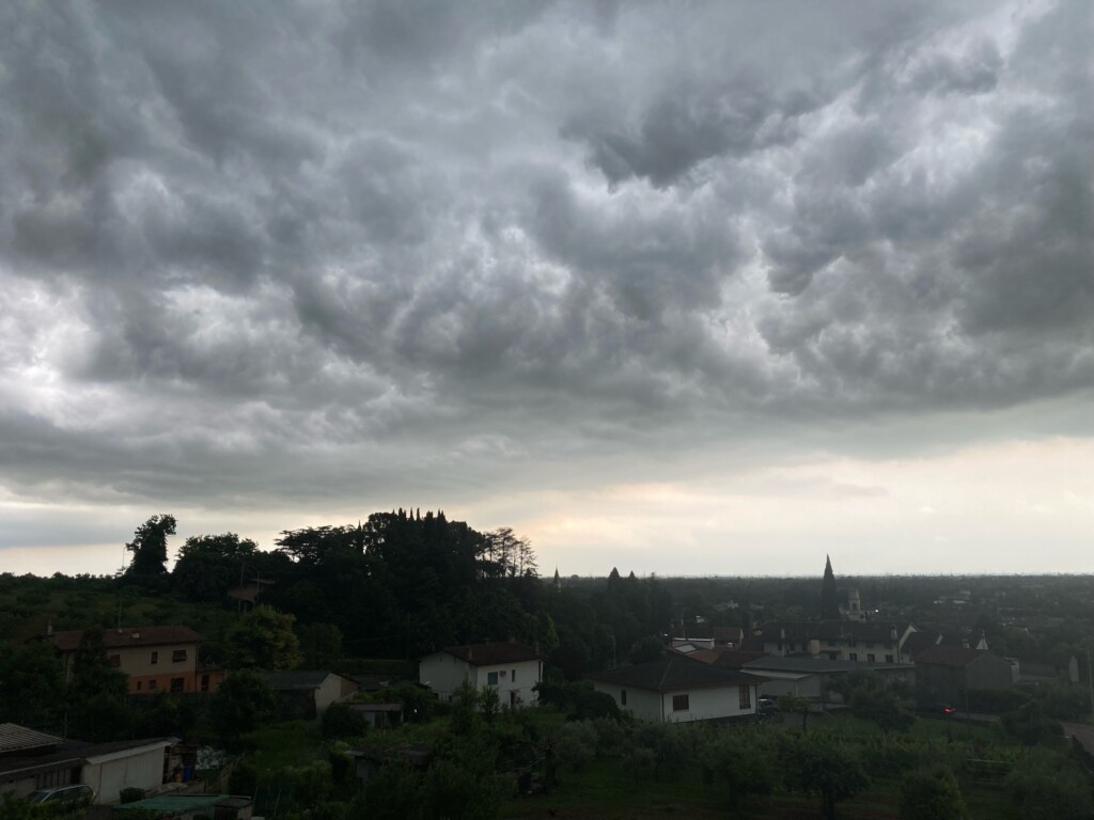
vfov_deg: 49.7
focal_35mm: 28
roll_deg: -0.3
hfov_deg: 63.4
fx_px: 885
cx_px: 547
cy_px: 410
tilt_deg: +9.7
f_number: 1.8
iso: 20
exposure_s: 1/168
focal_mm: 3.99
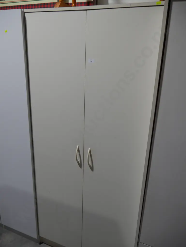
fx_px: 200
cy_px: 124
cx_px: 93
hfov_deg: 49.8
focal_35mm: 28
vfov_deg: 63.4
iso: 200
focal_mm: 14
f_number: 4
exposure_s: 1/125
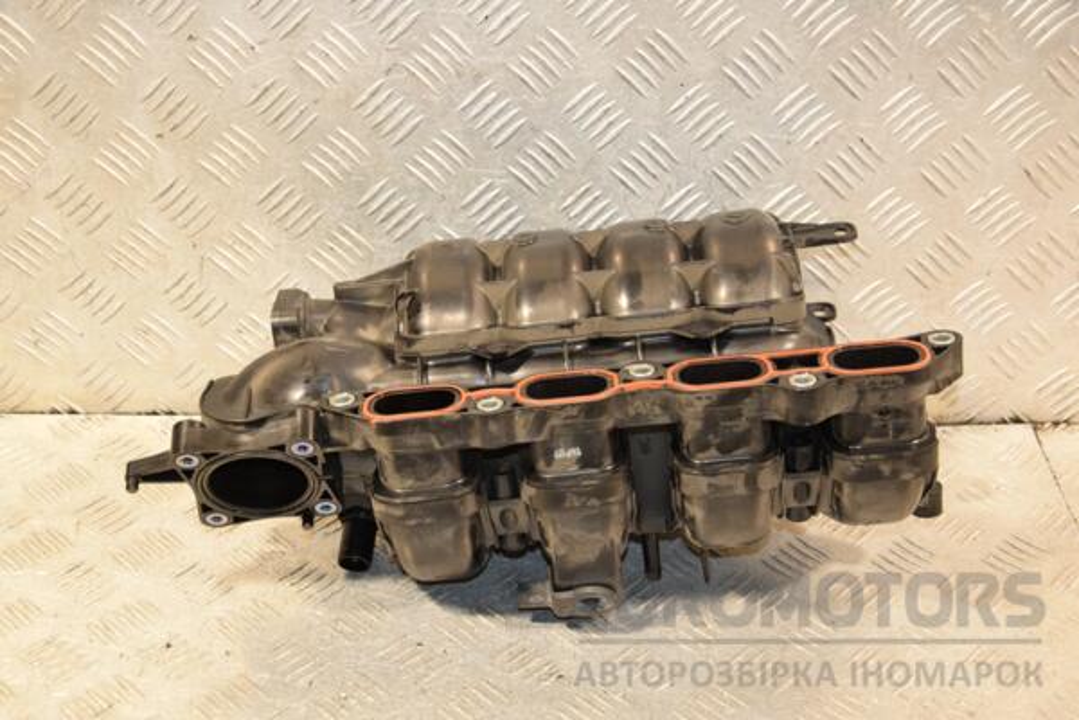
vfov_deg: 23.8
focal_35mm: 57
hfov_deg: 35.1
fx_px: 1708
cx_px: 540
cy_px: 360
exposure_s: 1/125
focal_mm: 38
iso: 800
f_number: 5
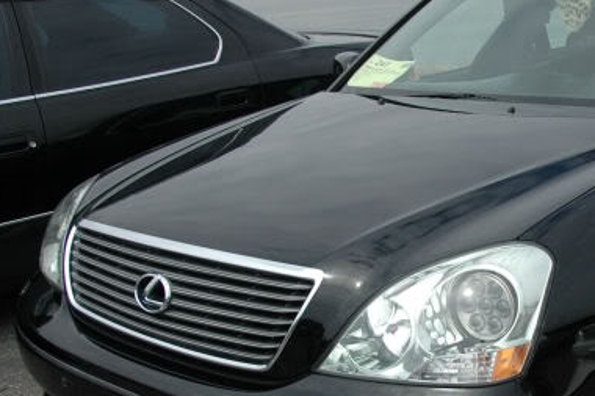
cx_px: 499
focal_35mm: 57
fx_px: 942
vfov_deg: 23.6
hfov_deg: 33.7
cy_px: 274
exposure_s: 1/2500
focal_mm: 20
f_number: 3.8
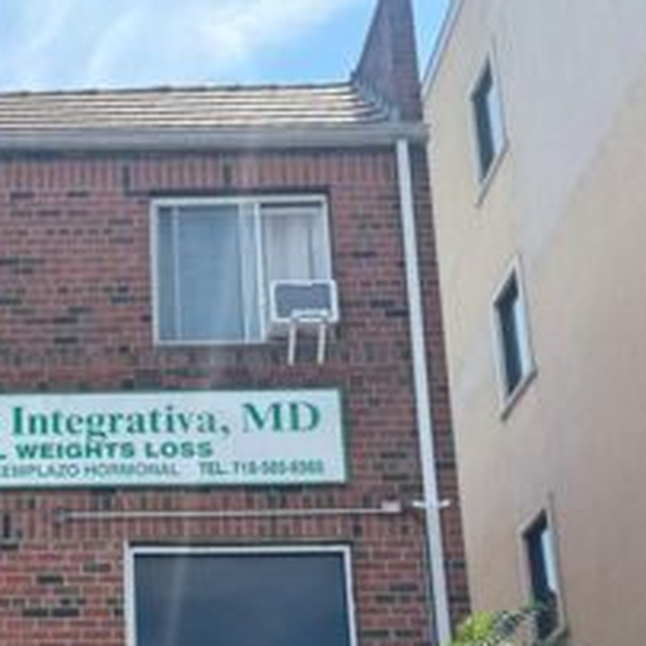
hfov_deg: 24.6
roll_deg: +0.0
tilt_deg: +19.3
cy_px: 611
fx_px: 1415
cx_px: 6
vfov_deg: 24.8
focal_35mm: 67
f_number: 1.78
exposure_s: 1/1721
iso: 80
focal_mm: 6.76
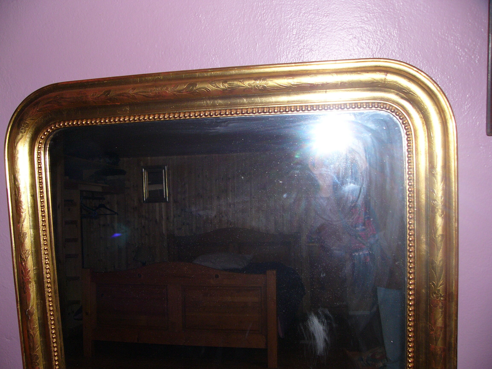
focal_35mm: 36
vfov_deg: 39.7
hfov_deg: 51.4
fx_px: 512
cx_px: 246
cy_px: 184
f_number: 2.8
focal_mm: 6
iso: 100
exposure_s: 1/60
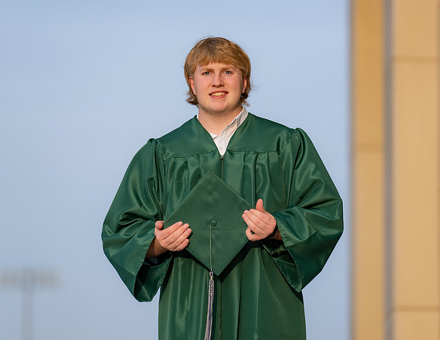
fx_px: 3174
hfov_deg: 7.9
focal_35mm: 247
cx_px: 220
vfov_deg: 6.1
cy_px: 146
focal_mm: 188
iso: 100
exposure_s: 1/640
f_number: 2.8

+-------+

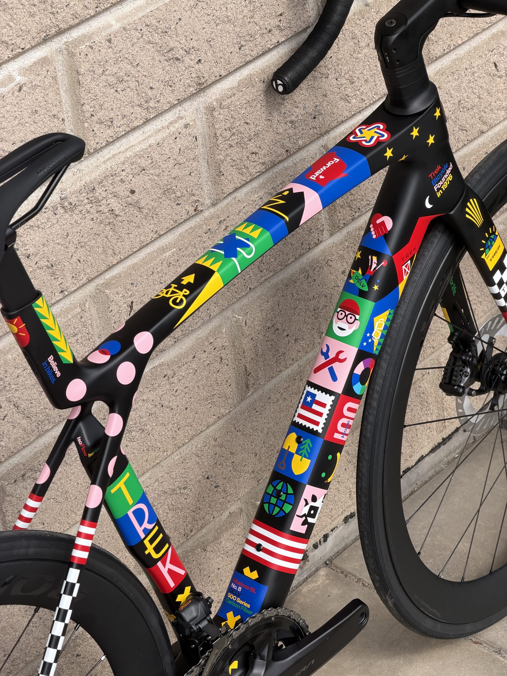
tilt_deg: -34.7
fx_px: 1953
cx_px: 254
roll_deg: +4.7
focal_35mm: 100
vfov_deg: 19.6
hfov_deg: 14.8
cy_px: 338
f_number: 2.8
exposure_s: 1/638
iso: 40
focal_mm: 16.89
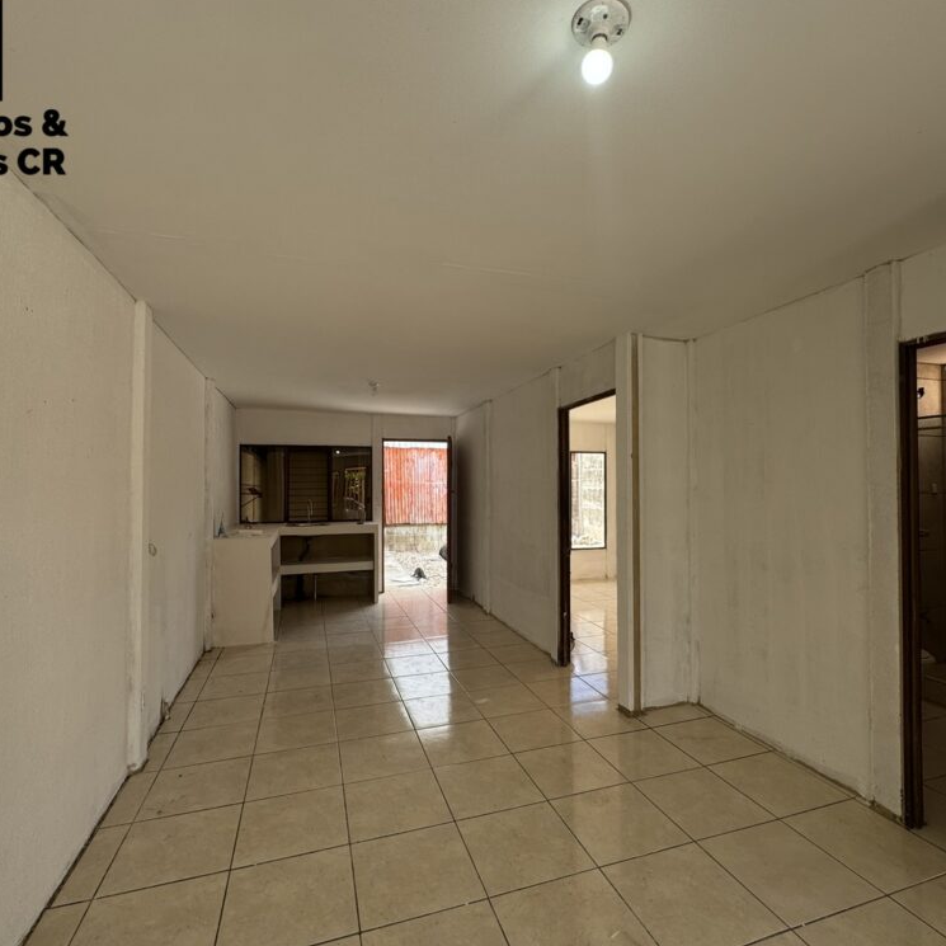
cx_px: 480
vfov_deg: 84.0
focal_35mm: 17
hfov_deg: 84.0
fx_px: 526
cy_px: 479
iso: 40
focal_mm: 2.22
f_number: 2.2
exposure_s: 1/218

+-------+

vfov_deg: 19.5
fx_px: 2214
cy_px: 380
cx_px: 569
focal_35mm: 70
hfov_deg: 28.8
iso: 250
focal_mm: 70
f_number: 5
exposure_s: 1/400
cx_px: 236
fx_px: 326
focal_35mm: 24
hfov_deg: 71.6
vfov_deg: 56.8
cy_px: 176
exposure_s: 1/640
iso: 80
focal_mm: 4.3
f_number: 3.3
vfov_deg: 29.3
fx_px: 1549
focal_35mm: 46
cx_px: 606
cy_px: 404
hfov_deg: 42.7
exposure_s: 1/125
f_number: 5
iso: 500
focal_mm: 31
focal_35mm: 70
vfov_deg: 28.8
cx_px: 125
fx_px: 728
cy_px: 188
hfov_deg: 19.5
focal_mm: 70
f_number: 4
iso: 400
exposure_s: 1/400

+-------+

Job |
The answer is the lines of the material above, from the one containing "vfov_deg: 49.7" down to the one containing "focal_mm: 20", given exactly and without images.

Final answer |
vfov_deg: 49.7
focal_35mm: 28
roll_deg: -0.3
hfov_deg: 63.4
fx_px: 885
cx_px: 547
cy_px: 410
tilt_deg: +9.7
f_number: 1.8
iso: 20
exposure_s: 1/168
focal_mm: 3.99
fx_px: 200
cy_px: 124
cx_px: 93
hfov_deg: 49.8
focal_35mm: 28
vfov_deg: 63.4
iso: 200
focal_mm: 14
f_number: 4
exposure_s: 1/125
vfov_deg: 23.8
focal_35mm: 57
hfov_deg: 35.1
fx_px: 1708
cx_px: 540
cy_px: 360
exposure_s: 1/125
focal_mm: 38
iso: 800
f_number: 5
cx_px: 499
focal_35mm: 57
fx_px: 942
vfov_deg: 23.6
hfov_deg: 33.7
cy_px: 274
exposure_s: 1/2500
focal_mm: 20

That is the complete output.